February 1918. She was sitting in the small paneled room she used now as her private office when one of the maids, after three attempts, announced a visitor. Lily, used to interesting versions of Belgian names, took little notice.

“A Mr. Heartfelt Levissey, m'lady.”

He was about her age, of medium height, with receding brown hair and deep-set eyes.

“I must apologize, Lady Firth, for causing this difficulty with my name.” Bowing, clicking of heels.

She said in a cool voice, “It's for
us
to apologize. We have several Belgian families in the village.” Her smile was cool also. “There have been some interesting versions of
those
names.”

He smiled. “The correct name is Ahlefeldt-Levetzau. Erik. You will know the purpose I am sent here. If you should wish to show me now?”

“Oh please,” she said, “please, Mr. Ahlefeldt, although the work is urgent, I hardly think—”

“But I should wish to work immediately, I am told everything is much in arrears—”

“An exaggeration. Sir Robert, in spite of his health, has been perfectly in control.” That I should be driven to defending Robert, she thought.
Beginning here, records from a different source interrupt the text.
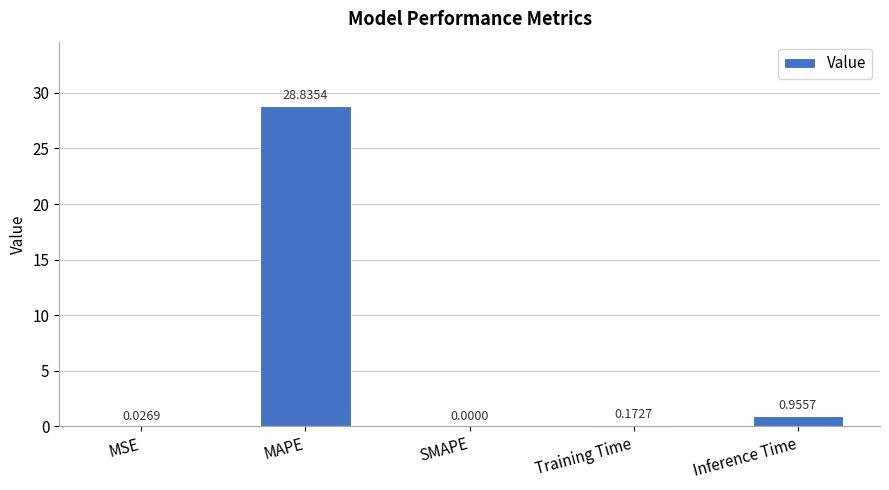

What is the sum of all values?

30.0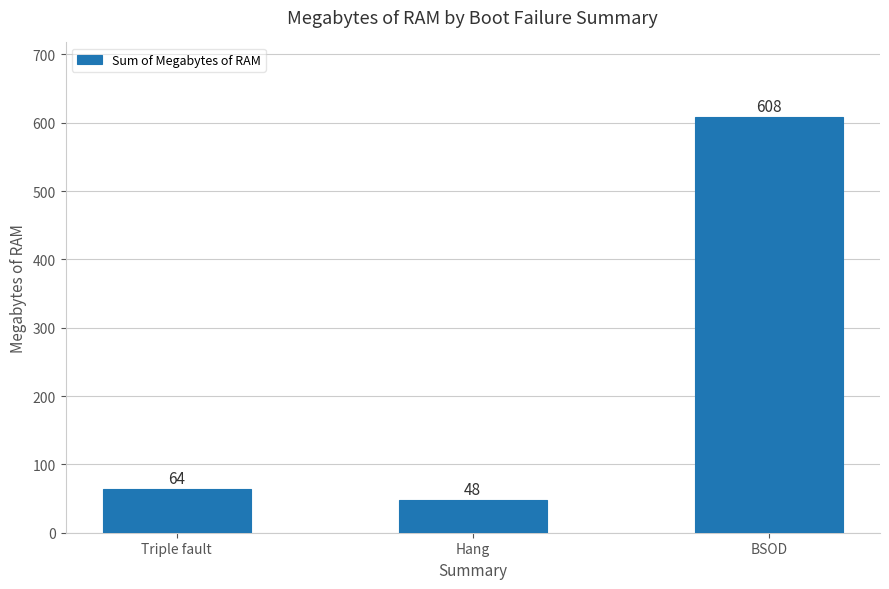

What is the ratio of the value at Hang to the value at BSOD?

0.1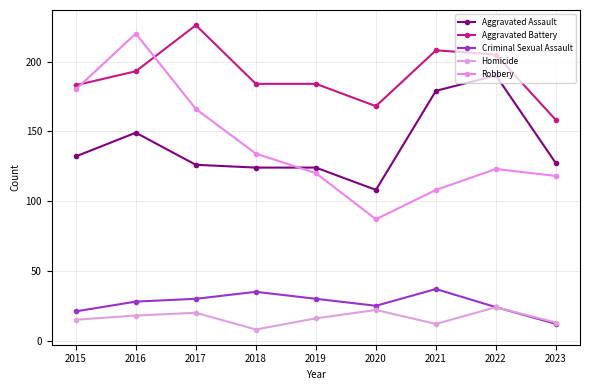

At which category does the chart reach its minimum across all series?

2018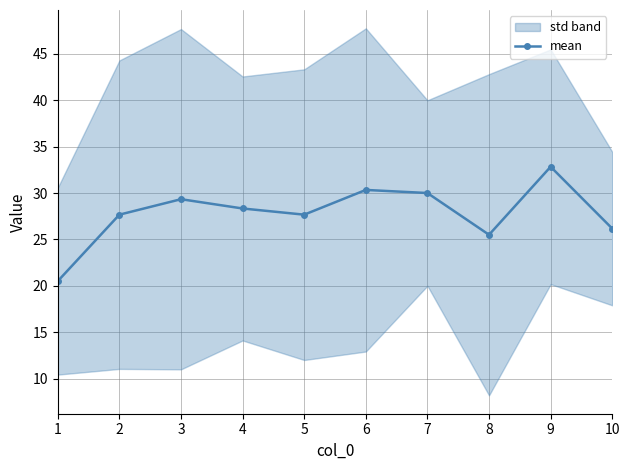

What is the maximum value shown in the chart?

32.8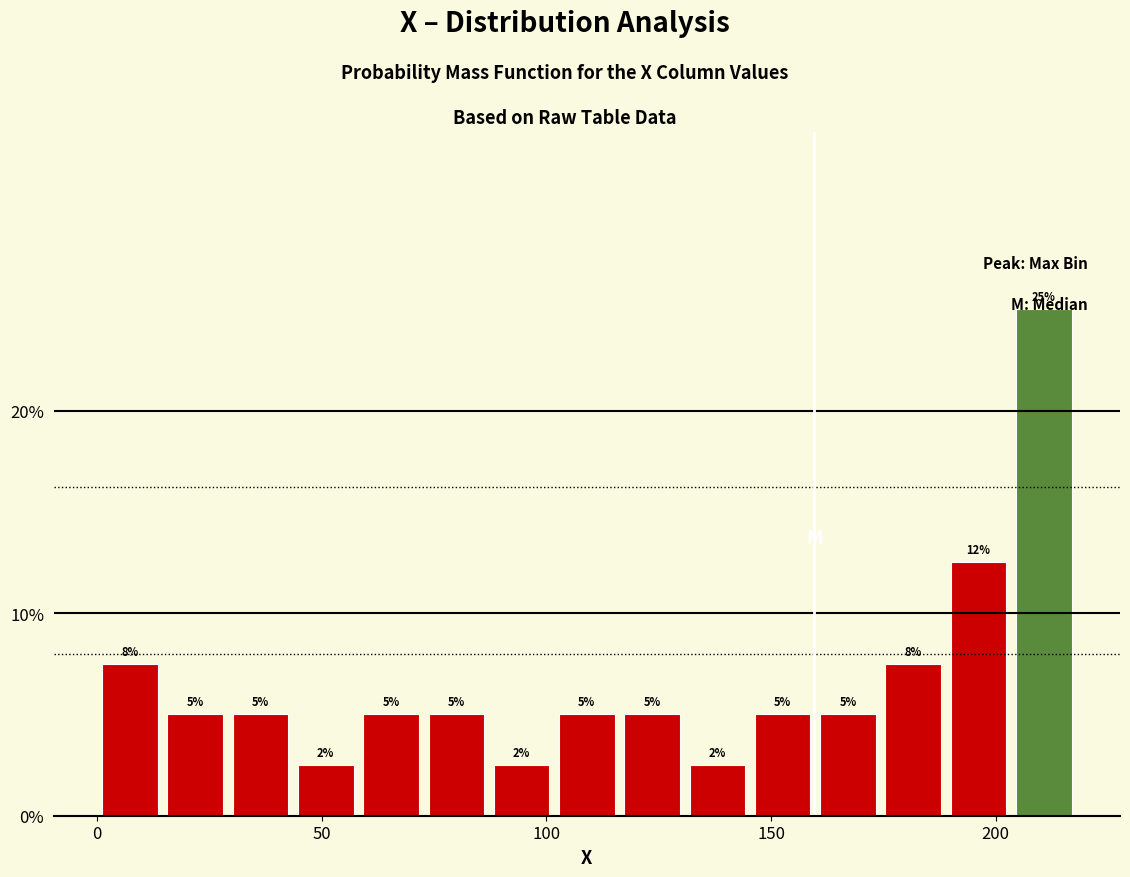

Read against the x-axis, roughly where is the centre of the tallest bar?

210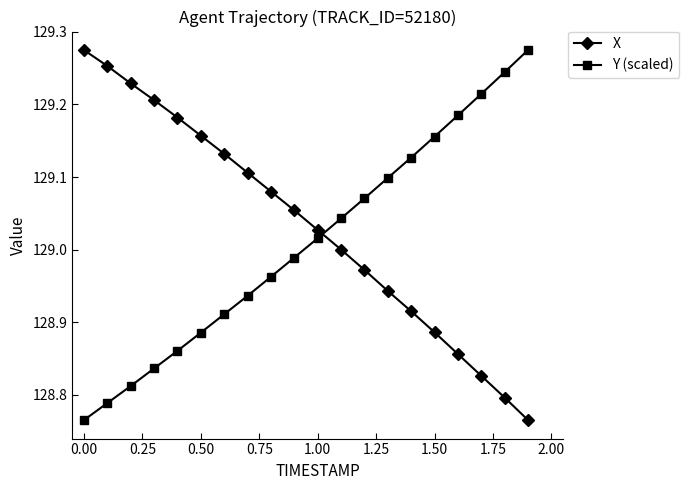

Rank the series by their average value, from lowest to highest.

Y (scaled), X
“I am sorry. I have been misinformed.”

That phrase—“to rub someone the wrong way.” She felt exactly as if the skin of her body—pinpoints of irritation. I am tired, she thought. She had already forgotten his name. She could not wait for documents to inform her, so (and it must humiliate him) she had to ask. When he told her, she said, “I am sure you see the difficulty. If I hadn't known better I would have thought
it a—German one.” My conduct is unpardonable, she thought. Fatigue, not an excuse.

She was not sure if he was angry or insulted, or both. “Ahlefeldt-Levetzau—if the documents concerning me have not reached you,
Ahlefeldt-Levetzau.
It is a Danish name. I am from Denmark, Lady Firth.”

It is laughable, she thought. They would hardly send a German, even one living in England. But although he is nothing to do with the enemy, I have
made
an enemy. She saw nothing to do now but to explain as briefly as possible what her own work entailed, and to arrange what he should discuss with Robert on Robert's return. All the while she felt this prickling of the skin, gooseflesh almost. It is positive dislike. And what does that often lead to? The man who in the next few months I shall see most of. Proximity. And a husband who is one in name only now. (And thank God that it is not likely I shall ever again have to submit to that degradation. Ornate Egyptian necklace pressing against my flesh. Ringed, belted, fettered. The
Waterfall.)
She thought tiredly, I suppose it may well end in an
affaire.

It was this thought, and also perhaps crossness with herself, that caused her to say, when the bell was answered:

“Would you arrange, please, for
Herr
Ahlefeldt's luggage to be taken to the cottage?”